## Point correspondence tracking data
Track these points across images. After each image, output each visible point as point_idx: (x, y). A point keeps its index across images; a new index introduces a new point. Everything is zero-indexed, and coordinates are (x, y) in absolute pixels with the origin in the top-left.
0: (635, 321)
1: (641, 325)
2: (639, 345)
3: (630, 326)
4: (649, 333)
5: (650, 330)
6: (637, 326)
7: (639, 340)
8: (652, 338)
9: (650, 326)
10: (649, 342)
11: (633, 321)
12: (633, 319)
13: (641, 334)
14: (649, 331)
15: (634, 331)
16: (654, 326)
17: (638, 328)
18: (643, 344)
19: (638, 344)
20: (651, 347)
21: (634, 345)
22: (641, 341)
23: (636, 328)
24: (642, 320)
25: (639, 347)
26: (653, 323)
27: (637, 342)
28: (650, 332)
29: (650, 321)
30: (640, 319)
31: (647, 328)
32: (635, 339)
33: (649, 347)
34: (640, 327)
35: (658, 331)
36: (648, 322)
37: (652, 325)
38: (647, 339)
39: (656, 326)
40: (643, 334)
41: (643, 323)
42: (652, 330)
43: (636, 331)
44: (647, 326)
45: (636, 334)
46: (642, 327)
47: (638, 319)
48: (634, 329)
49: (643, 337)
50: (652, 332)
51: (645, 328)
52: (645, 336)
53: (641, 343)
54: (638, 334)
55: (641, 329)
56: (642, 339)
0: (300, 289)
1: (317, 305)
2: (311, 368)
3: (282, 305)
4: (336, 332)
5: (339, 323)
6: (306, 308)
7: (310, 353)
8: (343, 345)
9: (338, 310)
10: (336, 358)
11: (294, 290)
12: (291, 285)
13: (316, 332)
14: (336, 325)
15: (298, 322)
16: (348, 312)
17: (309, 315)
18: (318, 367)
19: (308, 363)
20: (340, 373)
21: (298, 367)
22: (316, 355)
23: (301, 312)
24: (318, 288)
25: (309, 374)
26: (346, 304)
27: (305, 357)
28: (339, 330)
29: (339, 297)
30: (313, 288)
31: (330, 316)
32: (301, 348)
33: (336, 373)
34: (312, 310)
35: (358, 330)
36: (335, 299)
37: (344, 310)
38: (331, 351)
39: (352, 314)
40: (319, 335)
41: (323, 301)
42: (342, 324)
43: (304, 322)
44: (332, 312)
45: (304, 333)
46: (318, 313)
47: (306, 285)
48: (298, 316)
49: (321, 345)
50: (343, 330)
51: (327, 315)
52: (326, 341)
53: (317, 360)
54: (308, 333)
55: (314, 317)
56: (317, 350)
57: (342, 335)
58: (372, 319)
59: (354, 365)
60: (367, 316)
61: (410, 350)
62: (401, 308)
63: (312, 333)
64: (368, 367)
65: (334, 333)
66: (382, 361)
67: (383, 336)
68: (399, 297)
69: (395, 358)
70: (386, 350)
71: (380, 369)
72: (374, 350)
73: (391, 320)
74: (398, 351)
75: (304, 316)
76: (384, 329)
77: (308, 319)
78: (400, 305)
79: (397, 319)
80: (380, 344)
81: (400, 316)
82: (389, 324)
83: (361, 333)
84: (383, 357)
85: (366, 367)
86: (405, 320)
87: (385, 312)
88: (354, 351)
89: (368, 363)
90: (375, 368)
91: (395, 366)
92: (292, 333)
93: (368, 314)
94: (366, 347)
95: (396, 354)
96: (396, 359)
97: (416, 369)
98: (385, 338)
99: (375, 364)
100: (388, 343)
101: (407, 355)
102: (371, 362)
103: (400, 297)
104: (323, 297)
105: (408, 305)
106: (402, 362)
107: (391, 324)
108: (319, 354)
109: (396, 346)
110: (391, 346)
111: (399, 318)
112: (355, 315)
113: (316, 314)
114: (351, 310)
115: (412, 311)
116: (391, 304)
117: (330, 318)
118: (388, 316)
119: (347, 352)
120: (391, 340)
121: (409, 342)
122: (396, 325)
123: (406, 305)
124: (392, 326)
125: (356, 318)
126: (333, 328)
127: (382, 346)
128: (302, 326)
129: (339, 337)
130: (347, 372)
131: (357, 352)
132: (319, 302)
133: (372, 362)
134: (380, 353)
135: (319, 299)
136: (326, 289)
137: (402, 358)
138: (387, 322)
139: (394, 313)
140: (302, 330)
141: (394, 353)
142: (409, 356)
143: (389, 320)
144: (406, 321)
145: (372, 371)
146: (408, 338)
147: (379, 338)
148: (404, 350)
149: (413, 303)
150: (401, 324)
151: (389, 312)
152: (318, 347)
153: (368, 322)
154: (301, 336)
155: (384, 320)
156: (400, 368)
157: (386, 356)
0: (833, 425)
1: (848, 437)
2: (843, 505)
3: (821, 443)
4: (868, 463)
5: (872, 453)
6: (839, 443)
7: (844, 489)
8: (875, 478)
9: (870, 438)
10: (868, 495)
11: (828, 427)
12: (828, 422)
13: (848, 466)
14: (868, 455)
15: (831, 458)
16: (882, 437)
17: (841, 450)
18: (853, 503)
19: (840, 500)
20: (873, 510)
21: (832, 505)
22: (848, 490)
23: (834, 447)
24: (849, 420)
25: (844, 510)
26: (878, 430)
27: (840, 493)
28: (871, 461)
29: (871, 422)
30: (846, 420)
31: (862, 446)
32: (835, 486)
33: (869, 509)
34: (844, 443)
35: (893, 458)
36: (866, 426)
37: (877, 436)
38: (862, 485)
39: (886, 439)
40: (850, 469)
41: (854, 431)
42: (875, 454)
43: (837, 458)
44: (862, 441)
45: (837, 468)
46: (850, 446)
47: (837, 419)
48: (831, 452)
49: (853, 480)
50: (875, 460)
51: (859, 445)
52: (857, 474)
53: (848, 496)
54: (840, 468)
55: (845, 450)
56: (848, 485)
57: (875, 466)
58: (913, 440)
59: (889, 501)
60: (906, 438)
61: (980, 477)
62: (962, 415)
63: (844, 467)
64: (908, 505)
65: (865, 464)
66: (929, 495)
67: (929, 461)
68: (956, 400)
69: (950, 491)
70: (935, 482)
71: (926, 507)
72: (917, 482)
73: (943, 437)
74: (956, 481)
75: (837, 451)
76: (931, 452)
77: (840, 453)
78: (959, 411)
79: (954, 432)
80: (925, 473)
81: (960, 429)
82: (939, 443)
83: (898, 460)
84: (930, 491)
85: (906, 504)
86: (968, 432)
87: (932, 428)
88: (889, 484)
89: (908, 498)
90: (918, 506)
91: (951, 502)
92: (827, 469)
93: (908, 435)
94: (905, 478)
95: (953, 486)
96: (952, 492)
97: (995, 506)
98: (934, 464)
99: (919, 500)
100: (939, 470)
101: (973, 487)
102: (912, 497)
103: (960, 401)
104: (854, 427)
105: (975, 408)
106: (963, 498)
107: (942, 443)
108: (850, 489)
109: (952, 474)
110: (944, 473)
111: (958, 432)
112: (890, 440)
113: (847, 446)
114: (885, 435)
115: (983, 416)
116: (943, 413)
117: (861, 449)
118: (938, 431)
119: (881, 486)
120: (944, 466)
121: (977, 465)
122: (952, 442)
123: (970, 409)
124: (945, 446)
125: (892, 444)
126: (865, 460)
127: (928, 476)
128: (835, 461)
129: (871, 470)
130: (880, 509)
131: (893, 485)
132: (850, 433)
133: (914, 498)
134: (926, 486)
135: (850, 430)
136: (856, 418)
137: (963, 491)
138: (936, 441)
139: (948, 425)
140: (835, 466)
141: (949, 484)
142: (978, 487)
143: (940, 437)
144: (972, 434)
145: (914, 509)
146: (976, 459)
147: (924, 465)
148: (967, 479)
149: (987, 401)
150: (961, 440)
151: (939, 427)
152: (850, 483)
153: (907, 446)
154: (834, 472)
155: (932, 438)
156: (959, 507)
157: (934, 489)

==

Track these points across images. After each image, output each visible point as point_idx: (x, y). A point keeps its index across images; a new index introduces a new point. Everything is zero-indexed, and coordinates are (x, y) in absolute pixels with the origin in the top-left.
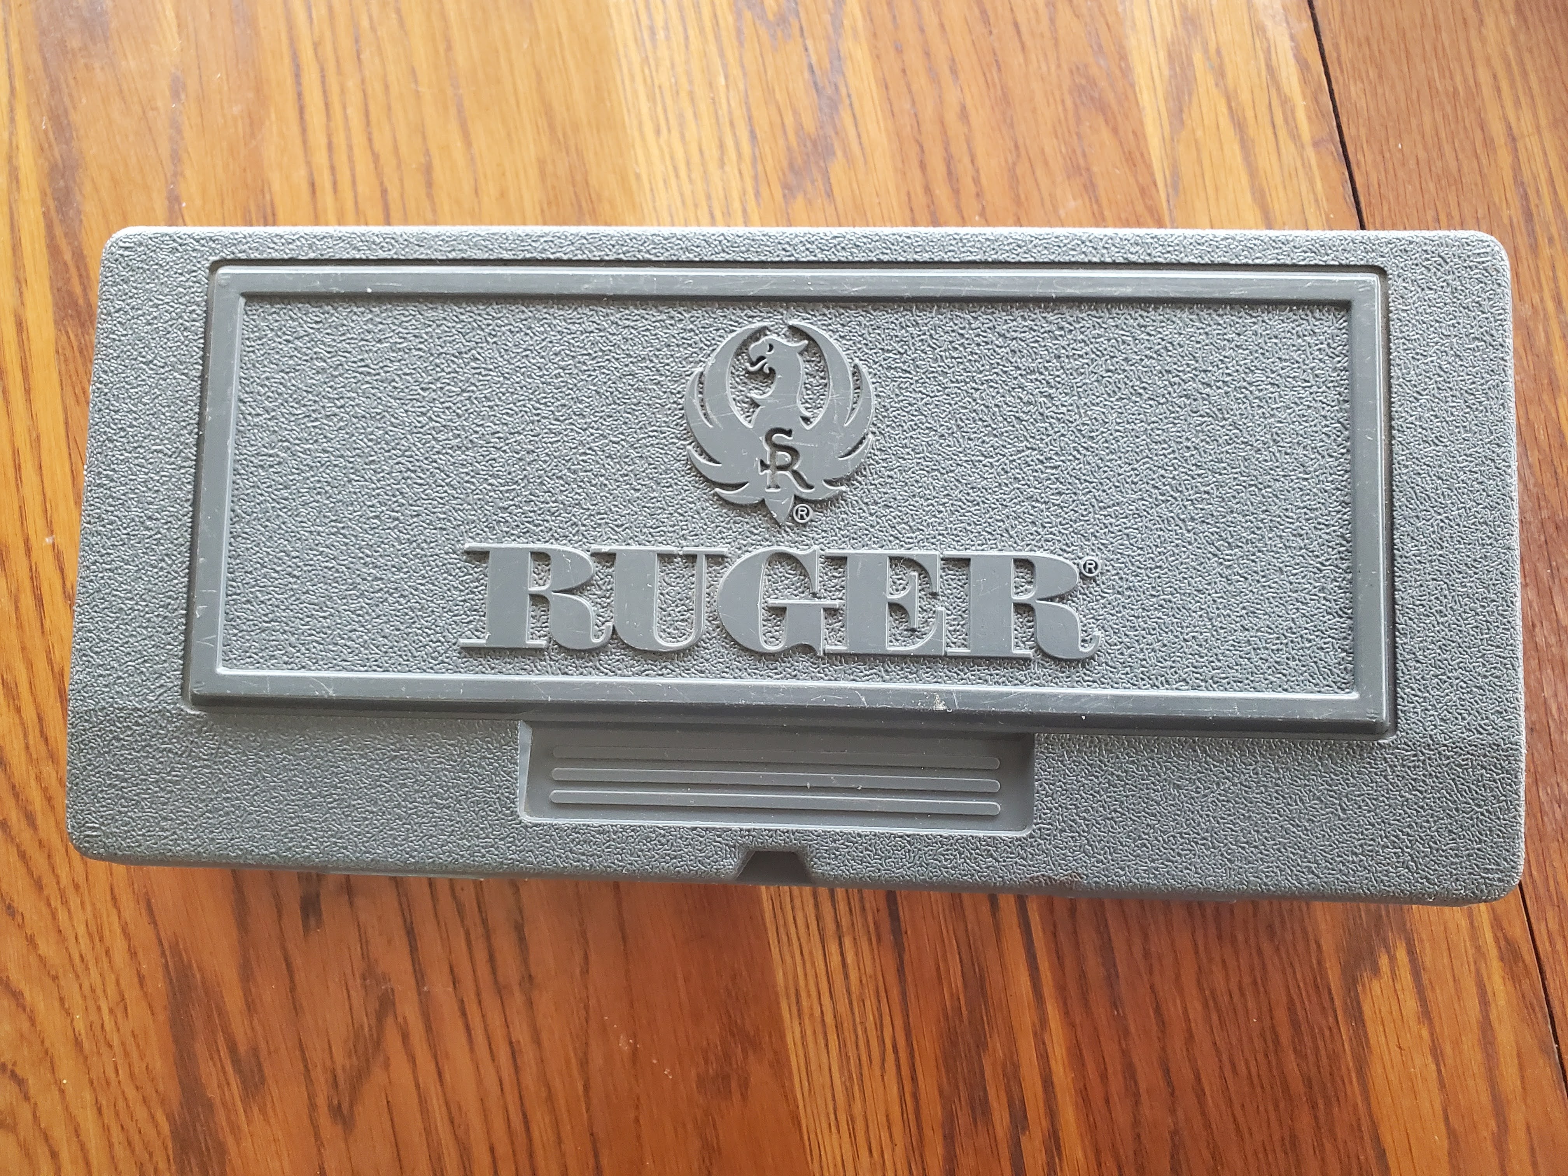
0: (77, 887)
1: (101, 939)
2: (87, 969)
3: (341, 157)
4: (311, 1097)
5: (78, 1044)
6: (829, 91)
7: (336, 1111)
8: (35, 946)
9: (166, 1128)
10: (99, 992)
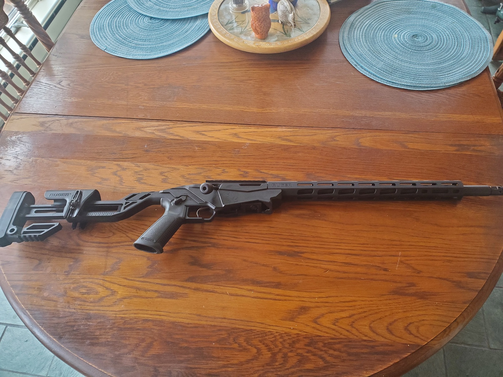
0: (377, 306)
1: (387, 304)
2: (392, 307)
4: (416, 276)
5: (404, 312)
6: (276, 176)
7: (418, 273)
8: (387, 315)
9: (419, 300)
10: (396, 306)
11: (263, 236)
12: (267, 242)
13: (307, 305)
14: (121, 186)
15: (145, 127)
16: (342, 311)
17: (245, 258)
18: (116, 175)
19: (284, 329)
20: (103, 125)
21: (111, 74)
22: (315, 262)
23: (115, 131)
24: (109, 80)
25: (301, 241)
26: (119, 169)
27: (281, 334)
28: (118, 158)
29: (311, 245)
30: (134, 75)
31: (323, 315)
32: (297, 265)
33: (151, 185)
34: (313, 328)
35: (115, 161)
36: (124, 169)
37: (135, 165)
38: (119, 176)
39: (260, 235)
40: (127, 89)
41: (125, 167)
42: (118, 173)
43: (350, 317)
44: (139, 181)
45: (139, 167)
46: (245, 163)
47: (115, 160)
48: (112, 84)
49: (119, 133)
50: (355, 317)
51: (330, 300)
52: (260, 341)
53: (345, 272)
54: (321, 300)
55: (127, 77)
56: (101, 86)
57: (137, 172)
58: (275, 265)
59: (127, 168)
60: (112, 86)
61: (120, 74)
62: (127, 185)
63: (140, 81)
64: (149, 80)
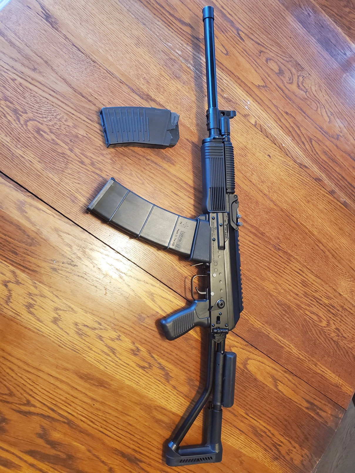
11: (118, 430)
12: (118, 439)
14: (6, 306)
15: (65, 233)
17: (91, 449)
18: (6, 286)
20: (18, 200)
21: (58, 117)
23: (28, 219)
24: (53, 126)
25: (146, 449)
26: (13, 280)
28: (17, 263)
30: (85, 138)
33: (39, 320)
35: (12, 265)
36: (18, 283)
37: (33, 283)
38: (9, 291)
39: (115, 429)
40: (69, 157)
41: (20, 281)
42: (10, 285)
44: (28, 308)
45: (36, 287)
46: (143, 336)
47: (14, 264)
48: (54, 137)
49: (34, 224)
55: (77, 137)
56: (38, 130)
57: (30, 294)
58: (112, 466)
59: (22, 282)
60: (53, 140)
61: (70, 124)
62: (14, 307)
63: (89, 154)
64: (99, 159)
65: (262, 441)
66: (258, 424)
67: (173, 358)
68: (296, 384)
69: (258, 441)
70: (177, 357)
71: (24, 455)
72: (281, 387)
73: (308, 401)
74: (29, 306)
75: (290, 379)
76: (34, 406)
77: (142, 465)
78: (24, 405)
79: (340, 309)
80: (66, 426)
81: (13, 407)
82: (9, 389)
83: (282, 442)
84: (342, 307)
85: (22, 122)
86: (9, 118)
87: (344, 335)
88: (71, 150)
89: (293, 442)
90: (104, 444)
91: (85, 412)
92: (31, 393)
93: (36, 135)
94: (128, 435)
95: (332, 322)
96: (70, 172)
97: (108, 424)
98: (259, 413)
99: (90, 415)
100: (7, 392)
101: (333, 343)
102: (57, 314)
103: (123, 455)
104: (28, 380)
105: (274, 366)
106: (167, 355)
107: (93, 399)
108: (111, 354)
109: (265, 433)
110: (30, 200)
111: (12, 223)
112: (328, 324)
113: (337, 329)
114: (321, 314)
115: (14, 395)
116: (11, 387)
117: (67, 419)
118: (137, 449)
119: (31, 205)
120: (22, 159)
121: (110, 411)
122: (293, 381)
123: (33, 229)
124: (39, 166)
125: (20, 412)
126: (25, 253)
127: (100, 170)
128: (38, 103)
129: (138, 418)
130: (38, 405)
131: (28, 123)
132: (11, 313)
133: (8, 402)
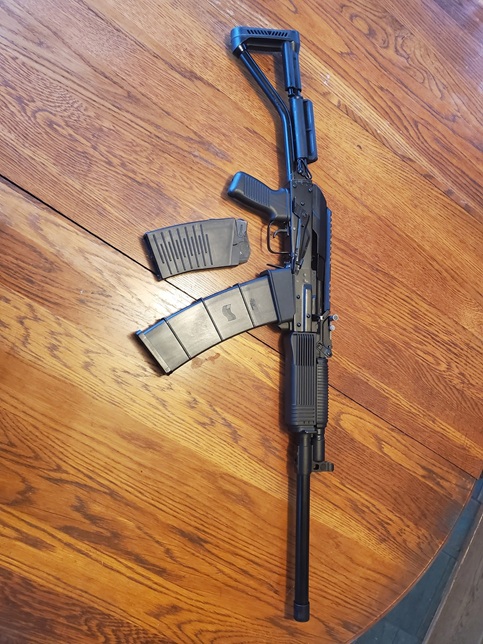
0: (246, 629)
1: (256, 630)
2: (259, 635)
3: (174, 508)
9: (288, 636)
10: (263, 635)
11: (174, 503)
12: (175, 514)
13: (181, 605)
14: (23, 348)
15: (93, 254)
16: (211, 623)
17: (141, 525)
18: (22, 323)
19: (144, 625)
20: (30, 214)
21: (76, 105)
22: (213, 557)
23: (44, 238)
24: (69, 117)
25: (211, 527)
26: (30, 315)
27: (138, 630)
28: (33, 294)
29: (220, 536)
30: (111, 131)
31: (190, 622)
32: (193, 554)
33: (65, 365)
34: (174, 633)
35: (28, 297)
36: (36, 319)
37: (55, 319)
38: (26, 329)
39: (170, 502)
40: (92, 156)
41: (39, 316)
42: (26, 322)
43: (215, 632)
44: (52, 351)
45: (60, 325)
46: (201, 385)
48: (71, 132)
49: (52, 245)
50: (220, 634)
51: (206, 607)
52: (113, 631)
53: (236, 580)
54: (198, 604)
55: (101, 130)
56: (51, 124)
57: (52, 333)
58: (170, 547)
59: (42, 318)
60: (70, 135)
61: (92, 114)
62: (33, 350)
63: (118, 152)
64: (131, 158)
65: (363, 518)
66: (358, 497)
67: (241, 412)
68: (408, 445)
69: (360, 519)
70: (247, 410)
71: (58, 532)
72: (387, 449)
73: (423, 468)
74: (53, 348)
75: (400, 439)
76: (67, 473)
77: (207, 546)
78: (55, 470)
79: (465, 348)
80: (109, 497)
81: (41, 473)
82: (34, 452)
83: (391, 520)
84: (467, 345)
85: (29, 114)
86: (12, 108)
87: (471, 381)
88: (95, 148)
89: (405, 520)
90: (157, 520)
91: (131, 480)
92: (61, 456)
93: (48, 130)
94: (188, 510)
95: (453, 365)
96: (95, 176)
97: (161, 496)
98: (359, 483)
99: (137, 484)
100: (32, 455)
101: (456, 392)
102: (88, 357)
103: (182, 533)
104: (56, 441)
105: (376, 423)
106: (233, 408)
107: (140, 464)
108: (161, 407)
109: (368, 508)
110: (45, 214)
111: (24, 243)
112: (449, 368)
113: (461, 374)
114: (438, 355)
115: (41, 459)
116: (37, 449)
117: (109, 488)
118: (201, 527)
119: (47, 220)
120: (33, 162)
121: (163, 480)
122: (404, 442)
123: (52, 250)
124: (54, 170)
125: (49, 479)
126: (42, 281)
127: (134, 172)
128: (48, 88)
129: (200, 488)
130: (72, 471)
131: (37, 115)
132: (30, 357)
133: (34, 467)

## THE PROBLEM
Convert the lines of the material starting at the line containing "11: (263, 236)" and ending at the line containing "45: (139, 167)" into a JSON list of strings, one string per line, leaving out any blank lines.

## SOLUTION TO THE PROBLEM
[
  "11: (263, 236)",
  "12: (267, 242)",
  "13: (307, 305)",
  "14: (121, 186)",
  "15: (145, 127)",
  "16: (342, 311)",
  "17: (245, 258)",
  "18: (116, 175)",
  "19: (284, 329)",
  "20: (103, 125)",
  "21: (111, 74)",
  "22: (315, 262)",
  "23: (115, 131)",
  "24: (109, 80)",
  "25: (301, 241)",
  "26: (119, 169)",
  "27: (281, 334)",
  "28: (118, 158)",
  "29: (311, 245)",
  "30: (134, 75)",
  "31: (323, 315)",
  "32: (297, 265)",
  "33: (151, 185)",
  "34: (313, 328)",
  "35: (115, 161)",
  "36: (124, 169)",
  "37: (135, 165)",
  "38: (119, 176)",
  "39: (260, 235)",
  "40: (127, 89)",
  "41: (125, 167)",
  "42: (118, 173)",
  "43: (350, 317)",
  "44: (139, 181)",
  "45: (139, 167)"
]